何时使用 Apachekafka 而不是 ActiveMQ

小开

Kafka and ActiveMQ may have some overlaps but they were originally designed for different purposes. So comparing them is just like comparing an Apple and an Orange.

Kafka

Kafka is a distributed streaming platform with very good horizontal scaling capability. It allows applications to process and re-process streamed data on disk. Due to it's high throughput it's commonly used for real-time data streaming.

ActiveMQ

ActiveMQ is a general-purpose message broker that supports several messaging protocols such as AMQP, STOMP, MQTT. It supports more complicated message routing patterns as well as the Enterprise Integration Patterns. In general it is mainly used for integration between applications/services especially in a Service Oriented Architecture.

小开

I think one thing that should be noted in a discussion about which brokers to use (and when Kafka comes up) is that the Kafka benchmark that is frequently referenced shows the upper limit of any modern distributed computer. Today's brokers all have about the same total capacity in MB/s. Kafka does extremely well with small messages (10-1024 bytes) when compared to other brokers, but still limits out at around the ~75 Mb/s mark (per-broker).

There is frequently an apples-to-oranges comparison esp when talking "clustering". ActiveMQ and other enterprise brokers cluster the publishing of messages and the tracking of consumer subscriptions. Kafka clusters the publishing and requires the consumer to track subscription. Seems minimal, but its a significant difference.

All brokers have the same back pressure issues-- Kafka can do a "LAZY PERSISTENCE" where the producer isn't waiting around for the broker to sync to disk.. this is good for a lot of use cases, but probably not the I-care-about-every-single-message scenario ppatierno mentions in his slide show.

Kafka really good for horizontal scaling for things like big data processing of small messages. ActiveMQ is more ideal for the class of use case frequently referred to as enterprise messaging (this is just a term, doesn't mean Kafka isn't good for the enterprise)-- transacted data (although Kafka is adding this).. kiosk.. retail store.. store and forward.. dmz traversal.. data center-to-data center publishing.. etc

小开

I hear this question every week... While ActiveMQ (like IBM MQ or JMS in general) is used for traditional messaging, Apache Kafka is used as streaming platform (messaging + distributed storage + processing of data). Both are built for different use cases.

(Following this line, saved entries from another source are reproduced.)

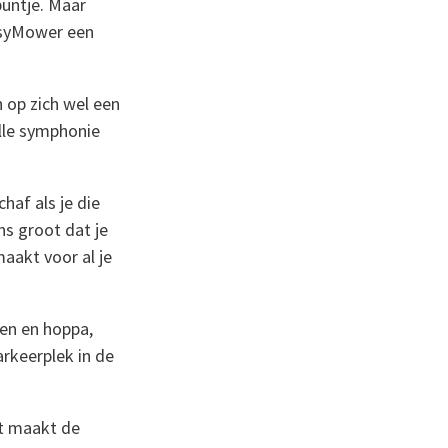
puntje. Maar
EasyMower een
 op zich wel een
ille symphonie
haf als je die
ns groot dat je
maakt voor al je
en en hoppa,
arkeerplek in de
et maakt de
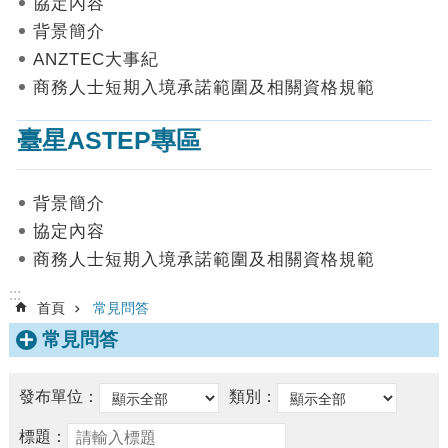
協定內容
數
背景簡介
據
ANZTEC大事紀
首
商務人士短期入境承諾範圍及相關資格規範
頁
臺星ASTEP專區
網
站
導
背景簡介
覽
協定內容
聯
商務人士短期入境承諾範圍及相關資格規範
絡
我
:::
首頁
常見問答
們
常見問答
English
隱
發布單位：
類別：
私
權
標題：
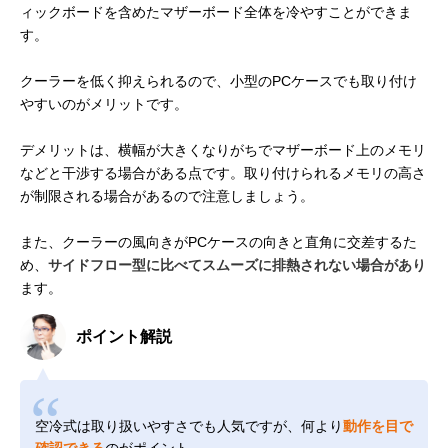
ィックボードを含めたマザーボード全体を冷やすことができま
す。
クーラーを低く抑えられるので、小型のPCケースでも取り付け
やすいのがメリットです。
デメリットは、横幅が大きくなりがちでマザーボード上のメモリ
などと干渉する場合がある点です。取り付けられるメモリの高さ
が制限される場合があるので注意しましょう。
また、クーラーの風向きがPCケースの向きと直角に交差するた
め、
サイドフロー型に比べてスムーズに排熱されない場合があり
ます。
ポイント解説
空冷式は取り扱いやすさでも人気ですが、何より
動作を目で
確認できる
のがポイント。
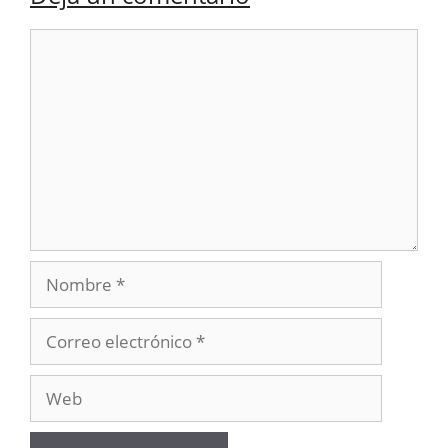
Comentario
Nombre
Correo
electrónico
Web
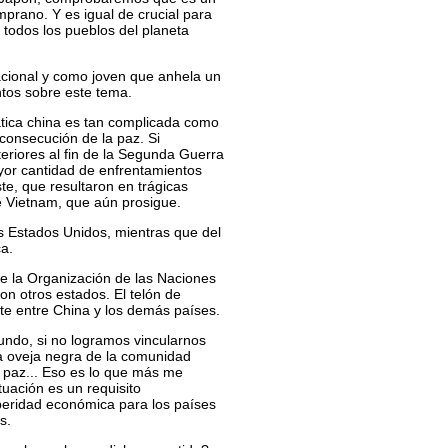
prano. Y es igual de crucial para
 todos los pueblos del planeta
cional y como joven que anhela un
ntos sobre este tema.
ática china es tan complicada como
 consecución de la paz. Si
teriores al fin de la Segunda Guerra
yor cantidad de enfrentamientos
te, que resultaron en trágicas
e Vietnam, que aún prosigue.
es Estados Unidos, mientras que del
a.
de la Organización de las Naciones
n otros estados. El telón de
te entre China y los demás países.
undo, si no logramos vincularnos
a oveja negra de la comunidad
 paz... Eso es lo que más me
uación es un requisito
speridad económica para los países
s.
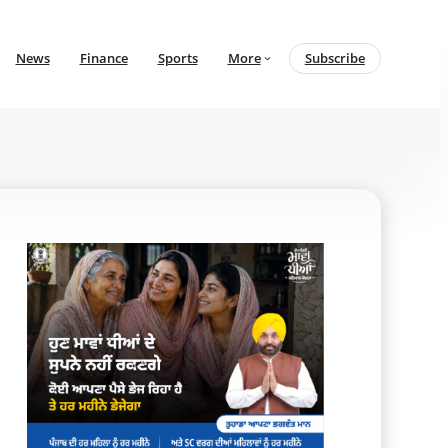
News
Finance
Sports
More
Subscribe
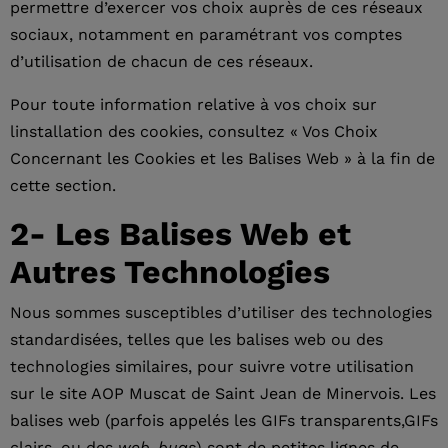
permettre d’exercer vos choix auprès de ces réseaux
sociaux, notamment en paramétrant vos comptes
d’utilisation de chacun de ces réseaux.
Pour toute information relative à vos choix sur
linstallation des cookies, consultez « Vos Choix
Concernant les Cookies et les Balises Web » à la fin de
cette section.
2- Les Balises Web et
Autres Technologies
Nous sommes susceptibles d’utiliser des technologies
standardisées, telles que les balises web ou des
technologies similaires, pour suivre votre utilisation
sur le site AOP Muscat de Saint Jean de Minervois. Les
balises web (parfois appelés les GIFs transparents,GIFs
clairs, ou des
web-bugs
) sont de petites lignes de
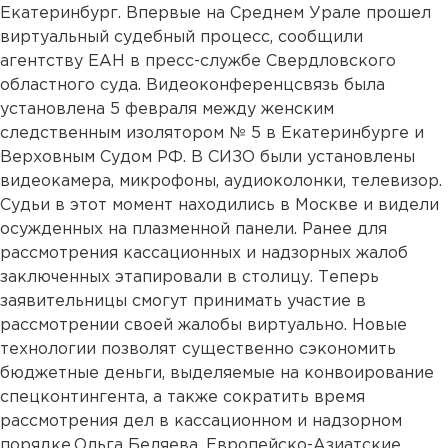
Екатеринбург. Впервые на Среднем Урале прошел
виртуальный судебный процесс, сообщили
агентству ЕАН в пресс-службе Свердловского
областного суда. Видеоконференцсвязь была
установлена 5 февраля между женским
следственным изолятором № 5 в Екатеринбурге и
Верховным Судом РФ. В СИЗО были установлены
видеокамера, микрофоны, аудиоколонки, телевизор.
Судьи в этот момент находились в Москве и видели
осужденных на плазменной панели. Ранее для
рассмотрения кассационных и надзорных жалоб
заключенных этапировали в столицу. Теперь
заявительницы смогут принимать участие в
рассмотрении своей жалобы виртуально. Новые
технологии позволят существенно сэкономить
бюджетные деньги, выделяемые на конвоирование
спецконтингента, а также сократить время
рассмотрения дел в кассационном и надзорном
порядке.Ольга Беляева, Европейско-Азиатские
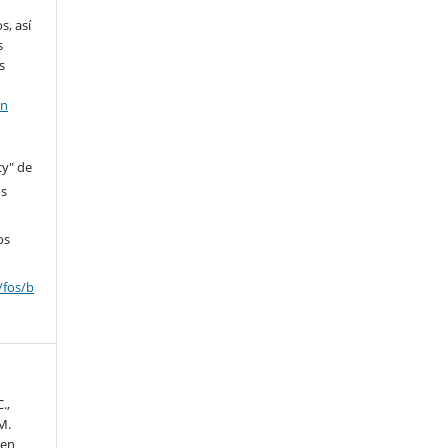
s, así
s
s
en
cy" de
os
os
/fos/b
.,
M.
 en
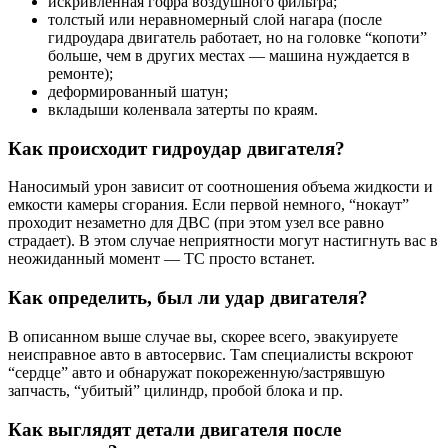
искривленная гофра воздушного фильтра;
толстый или неравномерный слой нагара (после
гидроудара двигатель работает, но на головке “копоти”
больше, чем в других местах — машина нуждается в
ремонте);
деформированный шатун;
вкладыши коленвала затерты по краям.
Как происходит гидроудар двигателя?
Наносимый урон зависит от соотношения объема жидкости и
емкости камеры сгорания. Если первой немного, “нокаут”
проходит незаметно для ДВС (при этом узел все равно
страдает). В этом случае неприятности могут настигнуть вас в
неожиданный момент — ТС просто встанет.
Как определить, был ли удар двигателя?
В описанном выше случае вы, скорее всего, эвакуируете
неисправное авто в автосервис. Там специалисты вскроют
“сердце” авто и обнаружат покореженную/застрявшую
запчасть, “убитый” цилиндр, пробой блока и пр.
Как выглядят детали двигателя после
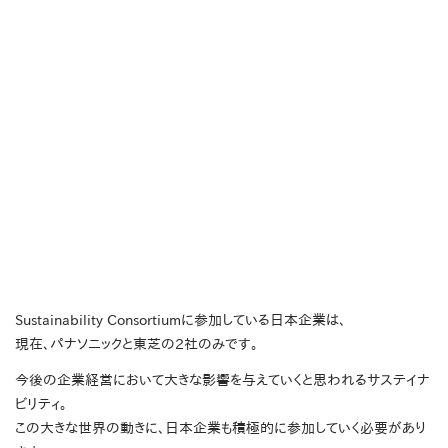
Sustainability Consortiumに参加している日本企業は、
現在、パナソニックと東芝の2社のみです。
今後の企業経営において大きな影響を与えていくと思われるサステイナ
ビリティ。
この大きな世界の動きに、日本企業も積極的に参加していく必要があり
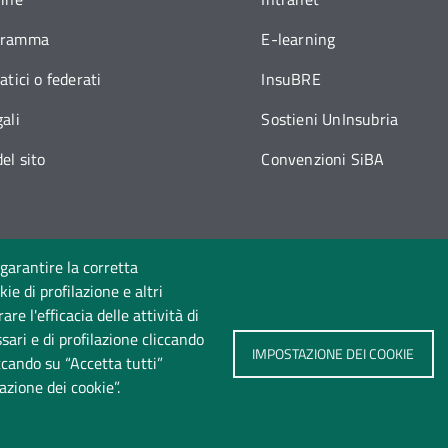
gramma
E-learning
atici o federati
InsuBRE
ali
Sostieni UnInsubria
el sito
Convenzioni SiBA
 garantire la corretta
ie di profilazione e altri
Seguici su
e l'efficacia delle attività di
sari e di profilazione cliccando
IMPOSTAZIONE DEI COOKIE
iccando su “Accetta tutti”
azione dei cookie”.
te
Privacy
Cookie policy
Accessibilità
Cambia ide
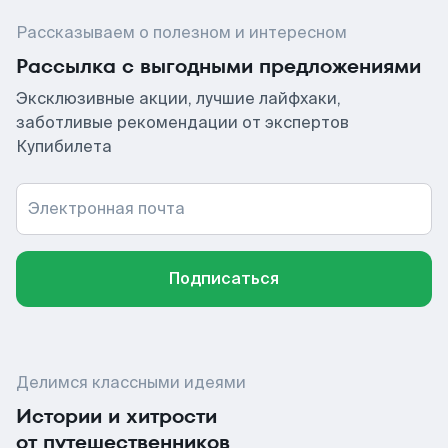
Рассказываем о полезном и интересном
Рассылка с выгодными предложениями
Эксклюзивные акции, лучшие лайфхаки,
заботливые рекомендации от экспертов
Купибилета
Электронная почта
Подписаться
Делимся классными идеями
Истории и хитрости
от путешественников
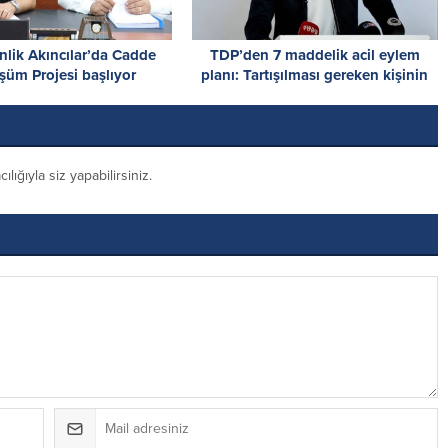
lik Akıncılar’da Cadde
TDP’den 7 maddelik acil eylem
üm Projesi başlıyor
planı: Tartışılması gereken kişinin
kimliği değil, sistemin çöküşüdür!
ığıyla siz yapabilirsiniz.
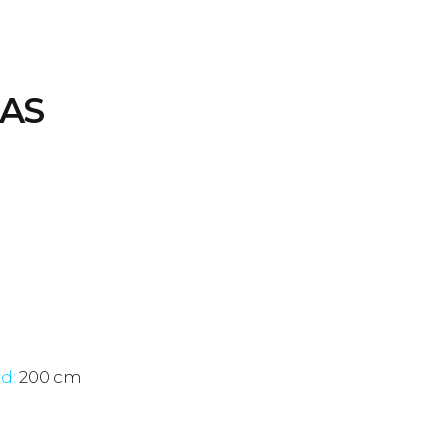
AS
d:
200 cm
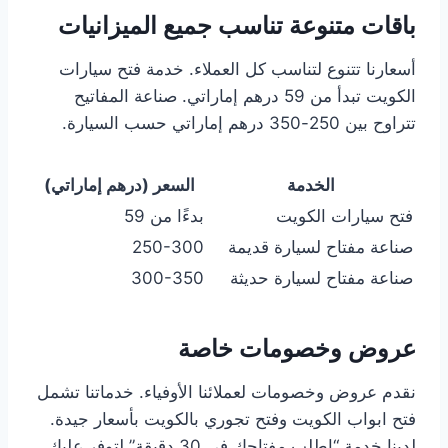
باقات متنوعة تناسب جميع الميزانيات
أسعارنا تتنوع لتناسب كل العملاء. خدمة فتح سيارات
الكويت تبدأ من 59 درهم إماراتي. صناعة المفاتيح
تتراوح بين 250-350 درهم إماراتي حسب السيارة.
الخدمة
السعر (درهم إماراتي)
فتح سيارات الكويت
بدءًا من 59
صناعة مفتاح لسيارة قديمة
250-300
صناعة مفتاح لسيارة حديثة
300-350
عروض وخصومات خاصة
نقدم عروض وخصومات لعملائنا الأوفياء. خدماتنا تشمل
فتح ابواب الكويت وفتح تجوري بالكويت بأسعار جيدة.
لدينا خدمة “اطلب مفتاحك في 30 دقيقة” لتوفر عليك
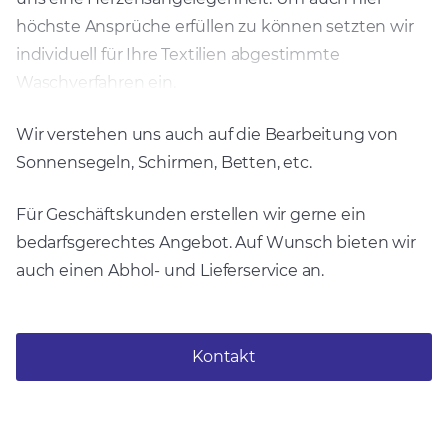
höchste Ansprüche erfüllen zu können setzten wir
individuell für Ihre Textilien abgestimmte
Waschverfahren ein.
Wir verstehen uns auch auf die Bearbeitung von
Sonnensegeln, Schirmen, Betten, etc.
Für Geschäftskunden erstellen wir gerne ein
bedarfsgerechtes Angebot. Auf Wunsch bieten wir
auch einen Abhol- und Lieferservice an.
Kontakt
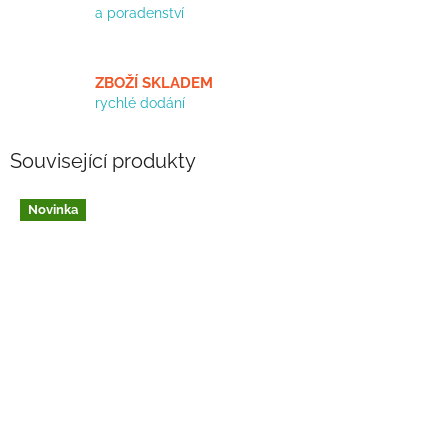
a poradenství
ZBOŽÍ SKLADEM
rychlé dodání
Související produkty
Novinka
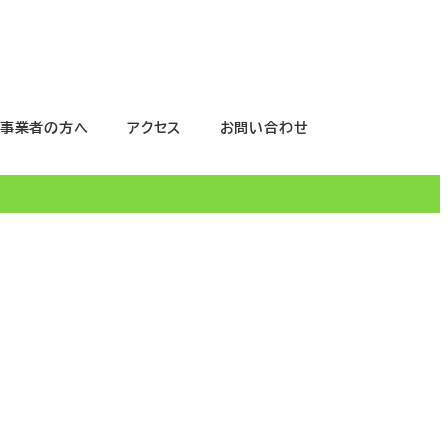
事業者の方へ
アクセス
お問い合わせ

You can use Kafka for "traditional messaging", but not use MQ for Kafka-specific scenarios.

The article “Apache Kafka vs. Enterprise Service Bus (ESB)—Friends, Enemies, or Frenemies? (https://www.confluent.io/blog/apache-kafka-vs-enterprise-service-bus-esb-friends-enemies-or-frenemies/)” discusses why Kafka is not competitive but complementary to integration and messaging solutions (including ActiveMQ) and how to integrate both.

小开

Kafka Architecture is different to ActiveMQ.

In Kafka, producer will publish messages to topic, which is a stream of messages of a particular type. Consumer will subscribe to one or more topics of brokers by pulling the data.

Key differences:

ActiveMQ Broker had to maintain the delivery state of every message resulting into lower throughput. Kafka producer doesn’t wait for acknowledgements from the broker unlike in ActiveMQ and sends messages as faster as the broker can handle. Overall throughput will be high if broker can handle the messages as fast as producer.
Kafka has a more efficient storage format. On average, each message had an overhead of 9 bytes in Kafka, versus 144 bytes in ActiveMQ.
In AcitveMQ, Producer send message to Broker and Broker push messages to all consumers. Producer has responsibility to ensure that message has been delivered. In Kafka, Consumer will pull messages from broker at its own time. It's the responsibility of consumer to consume the messages it has supposed to consume.
Slow Consumers in AMQ can cause problems on non-durable topics since they can force the broker to keep old messages in RAM which once it fills up, forces the broker to slow down producers, causing the fast consumers to be slowed down. A slow consumer in Kakfa does not impact other consumers.
In Kafka - A consumer can rewind back to an old offset and re-consume data. It is useful when you fix some issue and decide to re-play the old messages post issue resolution.
Performance of Queue and Topics may degrade with addition of more consumers in ActiveMQ. But Kafka does not have that dis-advantage with addition of more consumers.
Kafka is highly scalable due to replication of partitions. It can ensure that messages are delivered in a sequence with in a partition.
ActiveMQ is traditional messaging system where as Kakfa is meant for distributed processing system with huge amount of data and effective for stream processing

Due to above efficiencies, Kafka throughput is more than normal messaging systems like ActiveMQ and RabbitMQ.

More details can be read at notes.stephenholiday.com

EDIT: It's especially for the people, who thinks producer does not wait for confirmation of acknowledgement from broker can read ActiveMQ documentation page

The ProducerWindowSize is the maximum number of bytes of data that a producer will transmit to a broker before waiting for acknowledgment messages from the broker that it has accepted the previously sent messages.